FSL-BDP: Federated Survival Learning with Bayesian Differential Privacy for Credit Risk Modeling
Sultan Amed, Tanmay Sen, Sayantan Banerjee
TL;DR
This work tackles time-to-default credit risk modeling under strict data privacy by proposing FSL-BDP, a federated survival learning framework with Bayesian differential privacy. It models discrete-time hazards across loan tenures, enabling distinction between early and late defaulters while training across non-IID institutions without sharing raw data. Empirical results on LendingClub, SBA, and Bondora show that Bayesian DP outperforms classical DP in federated settings and, importantly, that privacy-utility rankings depend on deployment architecture, with federation substantially amplifying BD P utility (about a +7.0% gain on average) versus +1.4% for classical DP. The findings offer practical guidance for privacy-preserving, multi-institution credit risk analytics, highlighting calibration, regulatory alignment, and the need to evaluate privacy mechanisms in the intended deployment environment.
Abstract
Credit risk models are a critical decision-support tool for financial institutions, yet tightening data-protection rules (e.g., GDPR, CCPA) increasingly prohibit cross-border sharing of borrower data, even as these models benefit from cross-institution learning. Traditional default prediction suffers from two limitations: binary classification ignores default timing, treating early defaulters (high loss) equivalently to late defaulters (low loss), and centralized training violates emerging regulatory constraints.
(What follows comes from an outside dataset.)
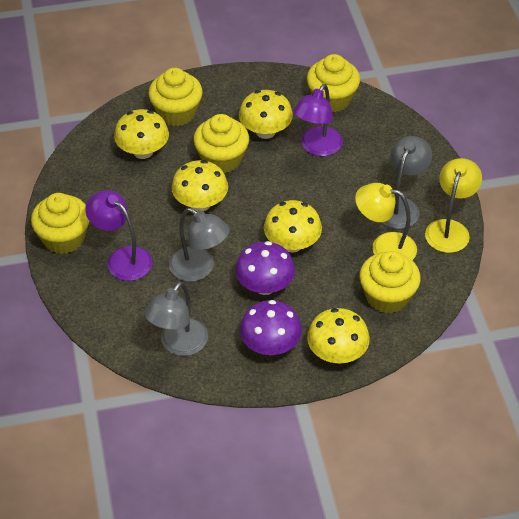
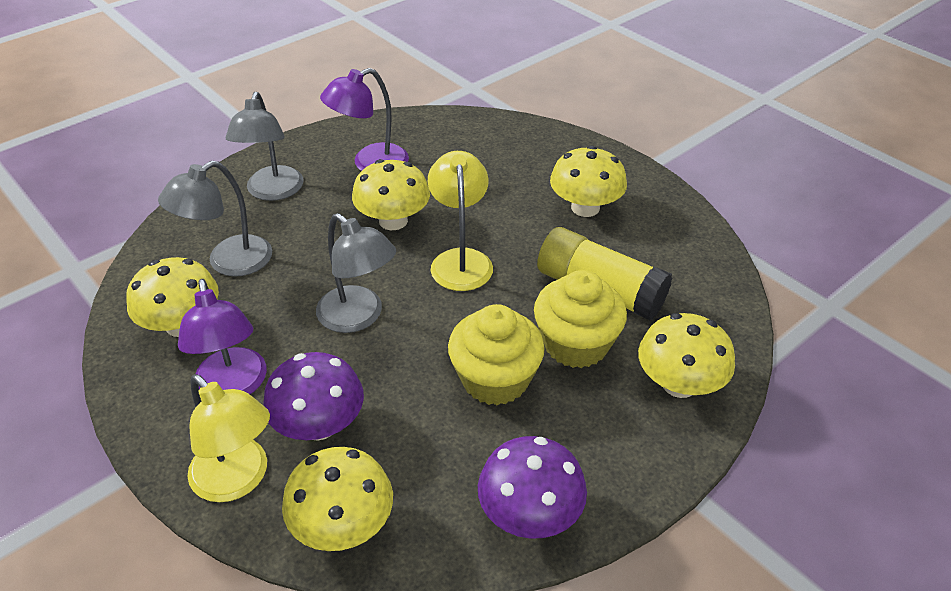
yellow cupcake: 5 -> 2
yellow glue stick: 0 -> 1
We propose a Federated Survival Learning framework with Bayesian Differential Privacy (FSL-BDP) that models time-to-default trajectories without centralizing sensitive data. The framework provides Bayesian (data-dependent) differential privacy (DP) guarantees while enabling institutions to jointly learn risk dynamics. Experiments on three real-world credit datasets (LendingClub, SBA, Bondora) show that federation fundamentally alters the relative effectiveness of privacy mechanisms. While classical DP performs better than Bayesian DP in centralized settings, the latter benefits substantially more from federation (+7.0\% vs +1.4\%), achieving near parity of non-private performance and outperforming classical DP in the majority of participating clients. This ranking reversal yields a key decision-support insight: privacy mechanism selection should be evaluated in the target deployment architecture, rather than centralized benchmarks. These findings provide actionable guidance for practitioners designing privacy-preserving decision support systems in regulated, multi-institutional environments.